• [Consigne]
Répondez à ces questions d'après le texte sur Tyranny, donné plus bas :
(a) Quel studio a créé Tyranny ?
(b) Quel jeu est présenté comme le dernier jeu de ces développeurs ?
(c) Quelle dernière poche de résistance reste-t-il à Kyros à conquérir ?

• [Texte extrait]

----

Le studio Obsidian Entertainment, maître du jeu de rôle et de la narration bien ficelée, nous revient cet hiver avec Tyranny. Un titre semblant une nouvelle fois inspiré par les plus grands noms du RPG à vue isométrique : Baldur's Gate, Neverwinter Nights, Icewind Dale et comparses. Pourtant cet opus marche-t-il réellement dans le sillage de Pillars of Eternity, le dernier jeu des développeurs californiens ? Cette fois, ces derniers n’auraient-ils pas quelque chose d’inédit à nous proposer ?
BIENVENUE DANS LE MONDE DE TERRATUS
Habitué des jeux de rôle rigoureux et bavards de l’âge d’or de Black Isle, je chausse mes lunettes de lecture et clique avec moult concentration sur le bouton me permettant de démarrer la partie. La webcam de mon ordinateur m’aspire alors dans le monde de Tyranny et, effaré, j’assiste à un contexte des plus délicats. Les habitants de Terratus sont en effet tourmentés par un certain Kyros, autoproclamé "Chef suprême", qui se permet d’annexer peu à peu chaque parcelle de terrain. Après avoir soumis la majeure partie du continent à sa volonté, suite à plusieurs siècles de guerre, Kyros est aux portes de la victoire et il ne lui reste qu’à conquérir une dernière poche de résistance : les Tiers.

----

• [Données disponibles]
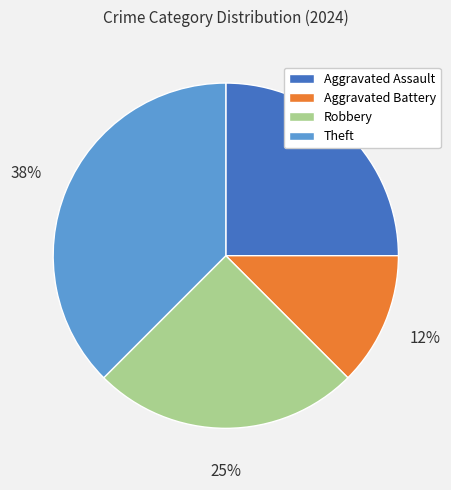

Does Aggravated Battery represent more than half of the total?

No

----

• [Réponse]
(a) Obsidian Entertainment.
(b) Pillars of Eternity.
(c) Les Tiers.